Osmanlı İmparatorluğu’nun 1. Dünya Savaşı’ndan yenik çıkması üzerine imzalanan Mondros Ateşkes Anlaşması, ülkeyi ordusuz bırakmıştı.
27 Aralık 1919’da Pozantı bölgesini Fransız 412. Taburu işgal etti. İşgalin komutanı Fransızların ‘Verdün Kahramanı’ olarak bildikleri, Binbaşı Pierre Mesnil idi. Pozantı’nın ve beraberinde Gülek’in işgali, Anadolu’da ortaya çıkan direnişin Akdeniz ile bağlantısını kesecekti. Bunun üzerine bölgedeki kuvayımilliye güçleri de Kavaklıhan Müfrezesi’ni oluşturarak Pozantı’yı kuşattı.
1 Nisan 1920’de Türk komutan Tekelioğlu Sinan, Adana’daki Fransız İşgal Komutanı General Dufieux’ya telgraf çekerek Adana ve çevresini boşaltmasını istedi. General Dufieux’nun Pozantı’ya yardım için gönderdiği müfrezeler, kuvayımilliyecilerin yoğun direnişi ile püskürtüldü. Belemedik ve Kavaklıhan bölgelerinde sert çatışmalar oldu.

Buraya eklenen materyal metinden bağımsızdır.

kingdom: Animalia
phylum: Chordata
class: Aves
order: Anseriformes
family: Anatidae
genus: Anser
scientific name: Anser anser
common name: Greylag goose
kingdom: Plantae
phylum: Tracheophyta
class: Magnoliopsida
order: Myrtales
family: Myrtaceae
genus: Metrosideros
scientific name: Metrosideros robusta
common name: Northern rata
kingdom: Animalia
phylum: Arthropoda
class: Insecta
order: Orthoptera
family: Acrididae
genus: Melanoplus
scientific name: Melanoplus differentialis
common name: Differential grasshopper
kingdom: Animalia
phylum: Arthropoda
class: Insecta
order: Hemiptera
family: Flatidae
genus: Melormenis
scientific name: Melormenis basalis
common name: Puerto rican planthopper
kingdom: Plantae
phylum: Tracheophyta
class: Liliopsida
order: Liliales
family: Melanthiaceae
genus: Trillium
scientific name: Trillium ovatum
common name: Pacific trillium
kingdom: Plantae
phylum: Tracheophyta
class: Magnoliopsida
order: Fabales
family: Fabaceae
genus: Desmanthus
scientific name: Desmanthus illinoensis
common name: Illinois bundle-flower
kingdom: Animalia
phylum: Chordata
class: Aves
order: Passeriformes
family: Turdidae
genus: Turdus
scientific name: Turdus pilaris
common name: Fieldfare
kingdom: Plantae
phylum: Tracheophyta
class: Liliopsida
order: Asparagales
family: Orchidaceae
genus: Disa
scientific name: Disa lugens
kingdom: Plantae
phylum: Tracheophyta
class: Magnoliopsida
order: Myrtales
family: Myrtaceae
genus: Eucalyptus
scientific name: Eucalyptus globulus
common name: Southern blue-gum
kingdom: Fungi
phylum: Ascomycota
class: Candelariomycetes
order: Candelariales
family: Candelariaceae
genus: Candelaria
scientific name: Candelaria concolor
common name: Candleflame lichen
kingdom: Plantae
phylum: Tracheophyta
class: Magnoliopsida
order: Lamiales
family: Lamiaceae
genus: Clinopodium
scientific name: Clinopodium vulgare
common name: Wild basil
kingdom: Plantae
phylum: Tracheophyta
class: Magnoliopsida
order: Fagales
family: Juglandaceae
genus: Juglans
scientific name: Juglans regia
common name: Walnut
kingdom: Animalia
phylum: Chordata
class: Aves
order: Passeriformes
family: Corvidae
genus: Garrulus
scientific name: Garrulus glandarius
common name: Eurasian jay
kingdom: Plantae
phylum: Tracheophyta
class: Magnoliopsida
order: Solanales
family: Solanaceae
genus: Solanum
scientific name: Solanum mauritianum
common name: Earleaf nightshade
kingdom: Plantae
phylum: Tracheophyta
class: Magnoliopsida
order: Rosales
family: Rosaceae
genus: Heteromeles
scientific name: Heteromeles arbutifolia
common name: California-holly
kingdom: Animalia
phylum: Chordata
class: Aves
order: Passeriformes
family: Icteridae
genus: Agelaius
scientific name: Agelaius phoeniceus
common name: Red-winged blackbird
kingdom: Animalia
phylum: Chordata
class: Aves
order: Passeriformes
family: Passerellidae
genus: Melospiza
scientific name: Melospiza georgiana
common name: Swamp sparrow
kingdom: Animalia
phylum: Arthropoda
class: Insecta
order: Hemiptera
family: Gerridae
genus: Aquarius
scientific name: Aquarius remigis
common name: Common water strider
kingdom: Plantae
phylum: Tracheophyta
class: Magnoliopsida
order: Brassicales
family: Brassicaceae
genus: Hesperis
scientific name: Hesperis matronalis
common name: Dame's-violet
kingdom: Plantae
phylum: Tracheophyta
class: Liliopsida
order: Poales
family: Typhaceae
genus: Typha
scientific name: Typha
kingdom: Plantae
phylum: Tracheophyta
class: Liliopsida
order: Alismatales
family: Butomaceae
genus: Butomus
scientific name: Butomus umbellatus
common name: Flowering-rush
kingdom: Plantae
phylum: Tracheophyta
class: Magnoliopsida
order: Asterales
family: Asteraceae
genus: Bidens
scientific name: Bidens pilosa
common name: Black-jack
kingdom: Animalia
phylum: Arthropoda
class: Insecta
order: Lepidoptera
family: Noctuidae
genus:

13 Nisan’da Mustafa Kemal Paşa, Yüzbaşı Saffet Bey’i Pozantı Kuşatma Komutanı olarak atadı. Fransız askerler Tarsus’a çekilmek zorunda kalınca, havadan yardım ulaştırmayı denediler. Bu da yeterli gelmeyince, Pozantı tamamen Türk askerlerinin kuşatmasıyla karşılaştı.
Türk askeri karşısında iki kez mağlup olan Dufieux, Mesnil’e “Pozantı’dan çıkaran Namrun-Gözne üzerinden Mersin’e geçmesini, isterse teslim olabileceğini” bildirdi.
Binbaşı Mesnil, 9 subay, 696 asker, 1 yaralı subay, 8 yaralı asker, 4 süvariden oluşan birliğiyle, 44 sivil gayrimüslim ve 39 Türk esirini de yanı alarak gece karanlığının yardımıyla Pozantı’dan ayrıldı. 26 Mayıs’ta yolda karşılaşıp esir alınan Kumcu Veli isimli Gülek köylüsü onları Tarsus yönü yerine Karboğazı yönüne götürdü. Diğer köylüler de kuvayımilliye birliklerine haber verdiler.
‘Kara Afet’ lakaplı ‘Kara Bomba Müfrezesi’ Komutanı Üsteğmen Hasan Fehmi Bey ve askerleri, Pazın Çukuru’nda Fransızları tuzağa düşürdü. Öncü birliğin 120 askeri komutanları ile birlikte esir edildi.
27 Mayıs’ı 28 Mayıs’a bağlayan gece yoğun ateş altında kalan ve yağmur altında ciddi kayıplar veren Fransızlar için çıkış yolu kalmadı. Binbaşı Mesnil, teslim şartlarını müzakere etmek istedi. Fransızca bilen Teğmen Besim aracılığıyla yapılan görüşmeler sonrasında 1 binbaşı, 3 yüzbaşı, bir doktor, 5 teğmen, 522 asker, 150 yaralı ile birlikte 2 kıta dağ topu, 830 tüfek, 13 makineli tüfek, 27 otomatik tüfek ile önemli miktarda teçhizatı teslim alındı.
Esirler, pilav ve ayranla ağırlandıktan sonra trenlere bindirilerek Kayseri’deki cezaevine gönderildiler. Güçlü silahlarla donatılmış, 600’den fazlası asker 718 kişilik taburu esir alan 44 kahraman, Mustafa Kemal Paşa tarafından gönderilen telgrafla tebrik edildi.
Bu zaferle birlikte, Fransızların Akdeniz Bölgesi’nde tutunma imkanları olmadığı anlaşıldı. Sonrasında işgal güçleri bölgeyi tamamen terk edinceye kadar mücadele devam etti.